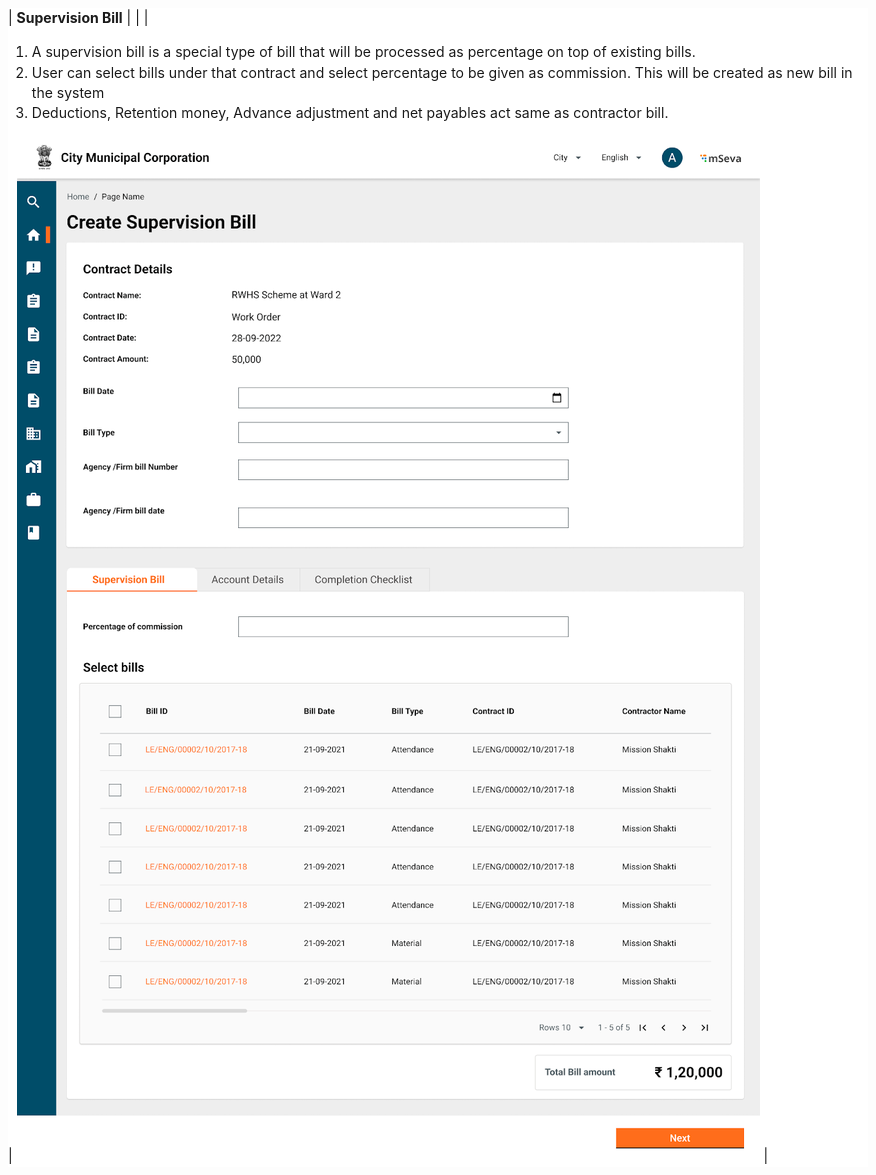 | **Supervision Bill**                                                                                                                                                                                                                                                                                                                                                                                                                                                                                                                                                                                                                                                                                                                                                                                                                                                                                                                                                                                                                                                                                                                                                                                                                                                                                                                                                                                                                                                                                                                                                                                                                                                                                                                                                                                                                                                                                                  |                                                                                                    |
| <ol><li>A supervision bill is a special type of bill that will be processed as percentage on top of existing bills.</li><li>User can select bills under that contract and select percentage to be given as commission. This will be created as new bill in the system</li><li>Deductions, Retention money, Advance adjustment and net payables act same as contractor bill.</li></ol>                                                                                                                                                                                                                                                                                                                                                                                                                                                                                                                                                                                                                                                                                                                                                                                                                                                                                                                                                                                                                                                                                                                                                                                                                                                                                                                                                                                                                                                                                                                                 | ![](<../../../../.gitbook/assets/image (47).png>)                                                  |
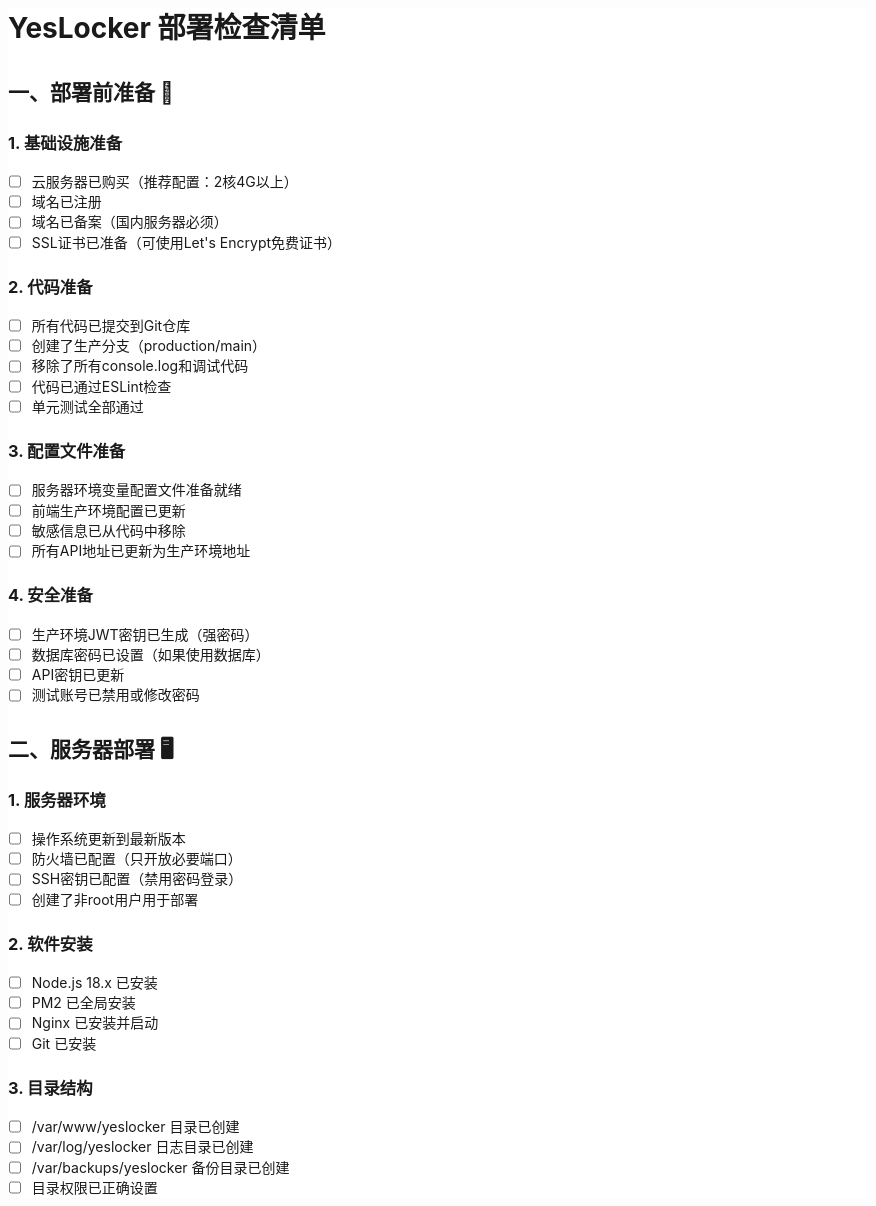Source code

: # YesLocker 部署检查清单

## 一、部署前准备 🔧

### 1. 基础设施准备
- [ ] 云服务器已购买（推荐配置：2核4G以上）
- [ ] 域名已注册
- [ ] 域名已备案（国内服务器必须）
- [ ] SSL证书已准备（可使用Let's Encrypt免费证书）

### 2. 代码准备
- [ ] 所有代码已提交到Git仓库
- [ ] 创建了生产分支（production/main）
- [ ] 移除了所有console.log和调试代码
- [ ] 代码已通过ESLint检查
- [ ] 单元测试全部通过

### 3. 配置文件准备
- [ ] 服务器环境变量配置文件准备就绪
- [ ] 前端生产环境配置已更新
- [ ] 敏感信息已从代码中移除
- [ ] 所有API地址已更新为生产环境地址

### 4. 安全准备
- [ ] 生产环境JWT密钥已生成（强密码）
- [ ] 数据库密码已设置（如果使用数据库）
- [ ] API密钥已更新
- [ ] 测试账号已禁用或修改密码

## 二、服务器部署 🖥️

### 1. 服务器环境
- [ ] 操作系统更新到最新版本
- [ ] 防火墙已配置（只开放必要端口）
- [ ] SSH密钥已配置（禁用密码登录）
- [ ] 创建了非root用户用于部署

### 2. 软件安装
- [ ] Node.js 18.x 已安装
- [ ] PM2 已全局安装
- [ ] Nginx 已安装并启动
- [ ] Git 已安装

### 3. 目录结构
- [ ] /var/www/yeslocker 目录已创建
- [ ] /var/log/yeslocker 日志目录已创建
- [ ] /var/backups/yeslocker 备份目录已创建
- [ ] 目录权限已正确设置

__________

* **Problem requirements**
Retype exactly the lines from the one containing "- [ ] 服务器环境变量配置文件准备就绪" through the last line of the records above, including both.

* **Written reply**
- [ ] 服务器环境变量配置文件准备就绪
- [ ] 前端生产环境配置已更新
- [ ] 敏感信息已从代码中移除
- [ ] 所有API地址已更新为生产环境地址

### 4. 安全准备
- [ ] 生产环境JWT密钥已生成（强密码）
- [ ] 数据库密码已设置（如果使用数据库）
- [ ] API密钥已更新
- [ ] 测试账号已禁用或修改密码

## 二、服务器部署 🖥️

### 1. 服务器环境
- [ ] 操作系统更新到最新版本
- [ ] 防火墙已配置（只开放必要端口）
- [ ] SSH密钥已配置（禁用密码登录）
- [ ] 创建了非root用户用于部署

### 2. 软件安装
- [ ] Node.js 18.x 已安装
- [ ] PM2 已全局安装
- [ ] Nginx 已安装并启动
- [ ] Git 已安装

### 3. 目录结构
- [ ] /var/www/yeslocker 目录已创建
- [ ] /var/log/yeslocker 日志目录已创建
- [ ] /var/backups/yeslocker 备份目录已创建
- [ ] 目录权限已正确设置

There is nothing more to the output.